PASSAGE FOURNI:
Nous faisons ce matin le point sur la situation en Corée du Nord et j'ai le plaisir d'accueillir Madame Juliette Morillot. Vous êtes chercheuse, auteur d'ouvrages de référence sur la Corée du Nord, sur ses camps, ses dirigeants et son régime, ainsi que Monsieur Bruno Tertrais, directeur adjoint de la Fondation pour la recherche stratégique. Je vous remercie de vous être rendus disponibles pour cette audition.
La dégradation de la situation stratégique dans ce pays a été très rapide ces derniers mois. Le 29 novembre 2017 a eu lieu le dernier tir en date d'un missile balistique intercontinental de la Corée du Nord, mettant, selon la rhétorique du pays, la « totalité du continent américain » à sa portée, pas de plus vers un statut « d'État nucléaire ». Depuis septembre 2017, la Corée du Nord a procédé à plusieurs essais nucléaires et tirs de missile balistique, d'une puissance très conséquente, confirmant ainsi l'accélération du développement quantitatif et qualitatif de son arsenal.

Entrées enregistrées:
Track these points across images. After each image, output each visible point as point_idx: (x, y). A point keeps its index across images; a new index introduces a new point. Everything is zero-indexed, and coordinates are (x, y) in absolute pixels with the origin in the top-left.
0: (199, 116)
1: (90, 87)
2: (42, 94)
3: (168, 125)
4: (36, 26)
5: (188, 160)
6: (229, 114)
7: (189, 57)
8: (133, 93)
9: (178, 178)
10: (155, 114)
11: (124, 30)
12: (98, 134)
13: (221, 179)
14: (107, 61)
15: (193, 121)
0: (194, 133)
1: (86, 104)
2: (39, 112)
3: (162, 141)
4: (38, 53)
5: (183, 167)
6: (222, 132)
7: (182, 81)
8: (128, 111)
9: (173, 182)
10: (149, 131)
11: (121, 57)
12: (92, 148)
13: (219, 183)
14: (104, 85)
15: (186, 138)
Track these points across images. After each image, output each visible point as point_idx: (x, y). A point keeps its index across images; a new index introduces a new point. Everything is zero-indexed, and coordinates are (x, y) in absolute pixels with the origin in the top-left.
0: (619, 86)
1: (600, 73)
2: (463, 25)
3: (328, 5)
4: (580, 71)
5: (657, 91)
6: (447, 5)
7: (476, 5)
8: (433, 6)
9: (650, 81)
* * *
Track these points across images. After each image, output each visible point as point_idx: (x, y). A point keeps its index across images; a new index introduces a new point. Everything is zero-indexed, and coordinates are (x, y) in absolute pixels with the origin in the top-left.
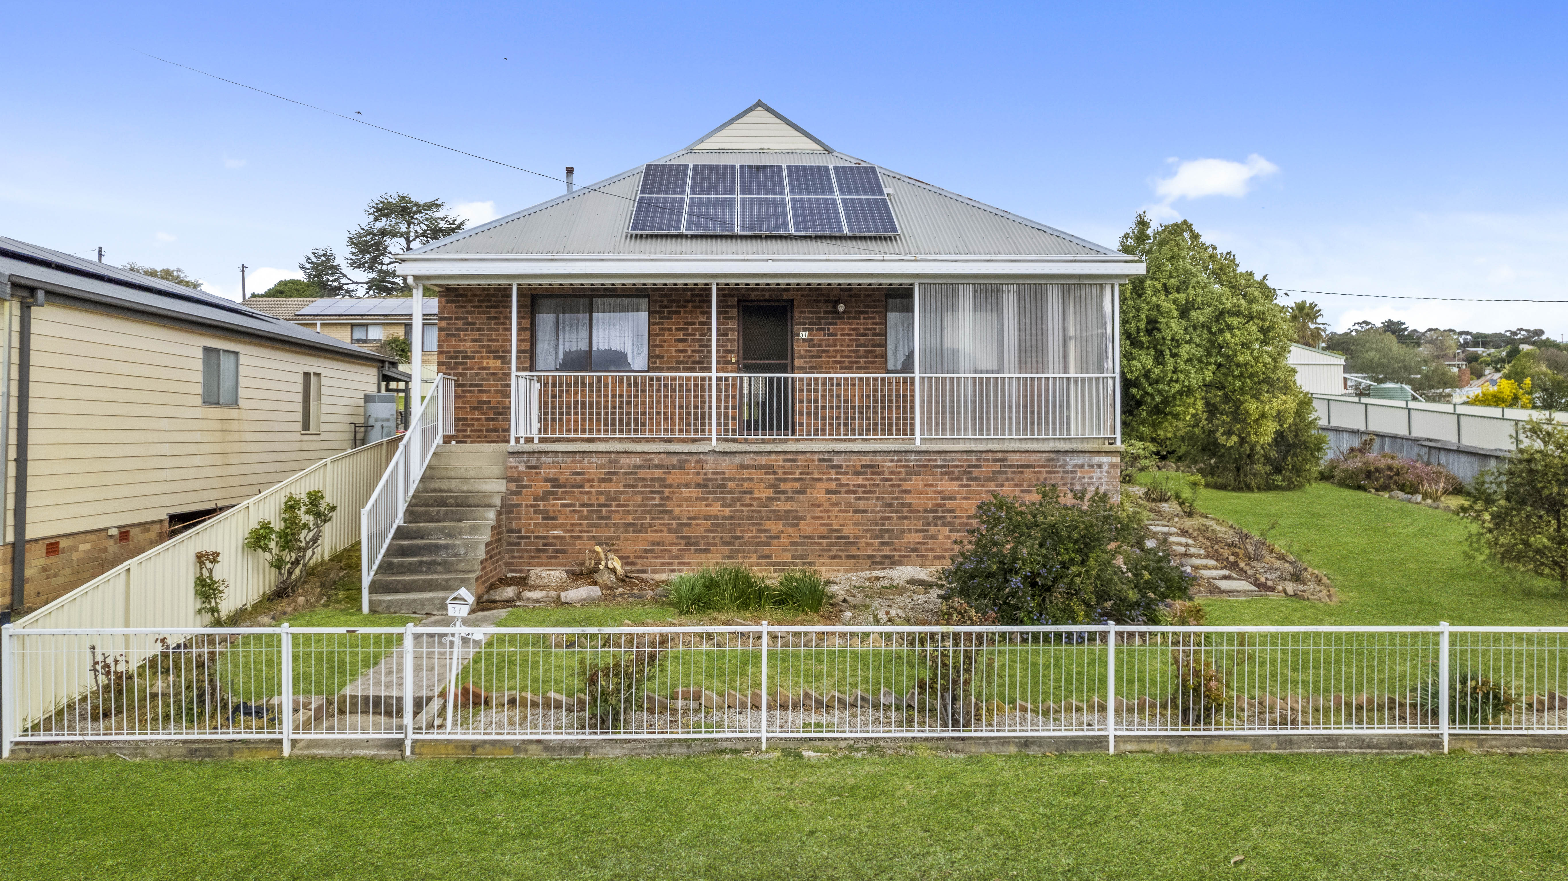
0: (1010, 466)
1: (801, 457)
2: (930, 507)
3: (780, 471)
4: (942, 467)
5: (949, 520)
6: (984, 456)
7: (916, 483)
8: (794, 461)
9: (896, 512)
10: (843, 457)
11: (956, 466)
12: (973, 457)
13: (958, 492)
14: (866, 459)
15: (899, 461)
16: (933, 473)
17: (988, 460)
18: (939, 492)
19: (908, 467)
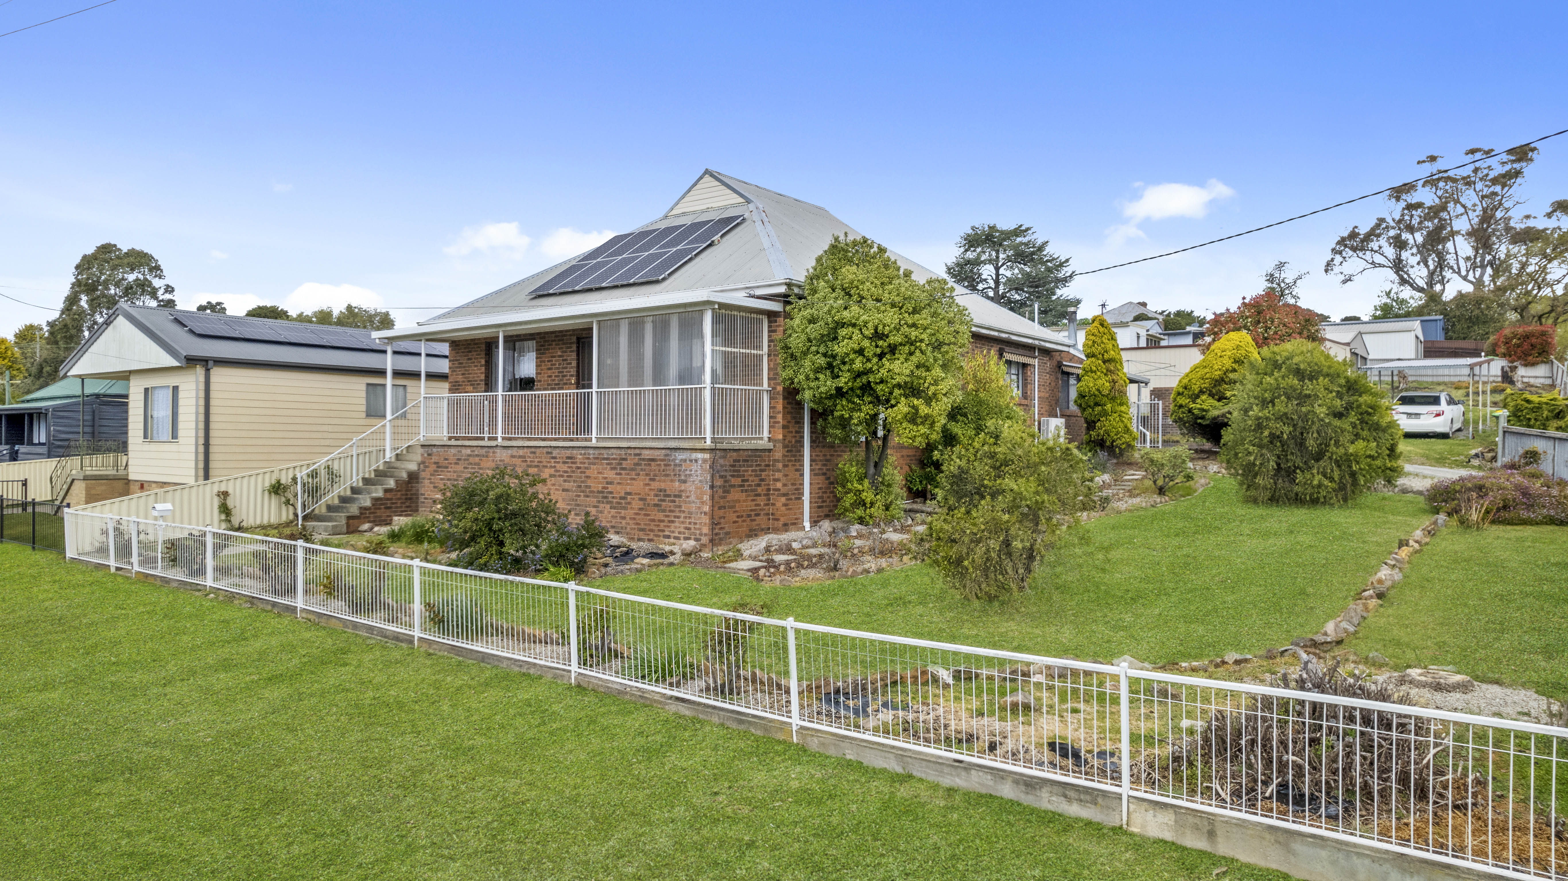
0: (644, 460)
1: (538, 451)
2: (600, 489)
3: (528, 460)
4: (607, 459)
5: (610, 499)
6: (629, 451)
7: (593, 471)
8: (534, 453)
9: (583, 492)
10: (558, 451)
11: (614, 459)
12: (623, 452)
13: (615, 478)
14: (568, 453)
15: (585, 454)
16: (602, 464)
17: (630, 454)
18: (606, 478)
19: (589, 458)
---
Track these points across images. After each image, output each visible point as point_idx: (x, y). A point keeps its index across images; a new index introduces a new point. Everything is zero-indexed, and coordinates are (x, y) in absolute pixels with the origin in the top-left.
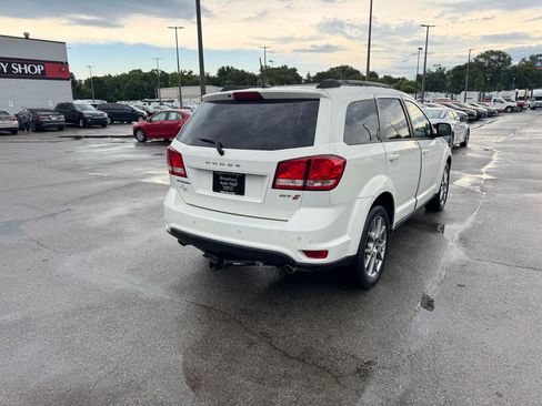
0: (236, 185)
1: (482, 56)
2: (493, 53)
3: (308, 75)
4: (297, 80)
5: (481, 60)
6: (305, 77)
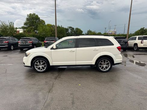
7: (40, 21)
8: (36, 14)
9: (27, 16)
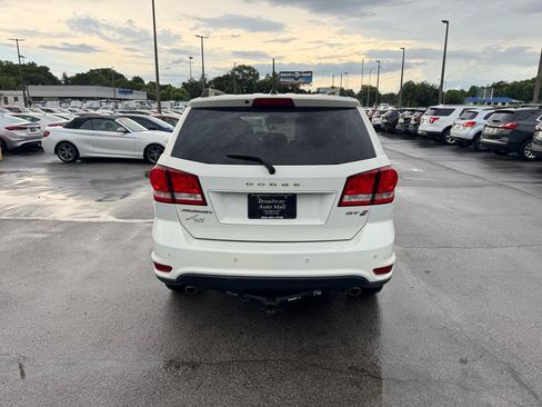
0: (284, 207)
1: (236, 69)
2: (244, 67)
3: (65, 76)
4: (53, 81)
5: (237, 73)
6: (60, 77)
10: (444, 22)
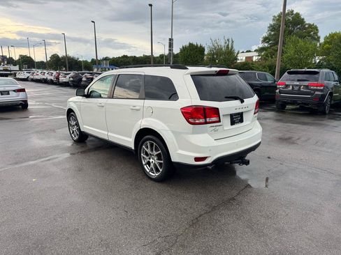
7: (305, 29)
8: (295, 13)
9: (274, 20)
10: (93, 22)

TÂCHES À TRAITER:
1. Répondez aux questions suivantes d'après le passage sur la Corée du Nord :
(a) Quelle fonction occupe Bruno Tertrais ?
(b) À quelle date a eu lieu le dernier tir de missile balistique intercontinental mentionné ?
(c) Depuis quel mois la Corée du Nord a-t-elle procédé à plusieurs essais nucléaires et tirs de missile balistique ?
2. Dans le passage sur la Corée du Nord, reprenez, s'il vous plaît, l'extrait qui commence par « La dégradation de » et se poursuit jusqu'à « de son arsenal. », en substituant « essais atomiques » à « essais nucléaires ».
3. Poursuivez le passage sur la Corée du Nord à partir de l'endroit où il s'arrête.

RÉPONSES PAR TÂCHE:
1.
(a) Directeur adjoint de la Fondation pour la recherche stratégique.
(b) Le 29 novembre 2017.
(c) Depuis septembre 2017.

2.
La dégradation de la situation stratégique dans ce pays a été très rapide ces derniers mois. Le 29 novembre 2017 a eu lieu le dernier tir en date d'un missile balistique intercontinental de la Corée du Nord, mettant, selon la rhétorique du pays, la « totalité du continent américain » à sa portée, pas de plus vers un statut « d'État nucléaire ». Depuis septembre 2017, la Corée du Nord a procédé à plusieurs essais atomiques et tirs de missile balistique, d'une puissance très conséquente, confirmant ainsi l'accélération du développement quantitatif et qualitatif de son arsenal.

3.
Sommes-nous face à une nouvelle puissance nucléaire à part entière ? Quelle crédibilité accorder aux déclarations du dictateur Kim Jong-Un ? Comment ce pays parvient-il à progresser aussi rapidement dans le domaine nucléaire? Quels États jouent ou ont joué un jeu dangereux ?
Les résolutions successives au Conseil de Sécurité sont venues durcir des sanctions qui frappent désormais plus de 90 % des exportations et une cinquantaine de personnes ou entités. Pourtant, au-delà d'une unanimité de façade, la Chine et la Russie, en défendant le « double gel », à la fois du programme nucléaire nord-coréen et des exercices militaires entre les États-Unis et la Corée du Sud, visent en fait à affaiblir la présence américaine dans la région. Vous pourrez peut-être nous expliquer quel jeu joue la Chine qui n'a pu retenir son allié coréen et qui souhaite éviter son effondrement ?
L'équilibre régional paraît très fragile. Le Japon, Hawaï sont directement concernés par les menaces nord-coréennes. L'Europe, les intérêts stratégiques français ne sont plus hors de portée. La dissuasion élargie américaine est directement défiée. Une guerre nucléaire par accident peut-elle se déclencher dans la péninsule coréenne ? Les déclarations de M. Trump sur « rocket man » et la polémique sur la capacité des généraux américains à désobéir à un ordre de feu nucléaire fragilisent globalement l'équilibre de la dissuasion.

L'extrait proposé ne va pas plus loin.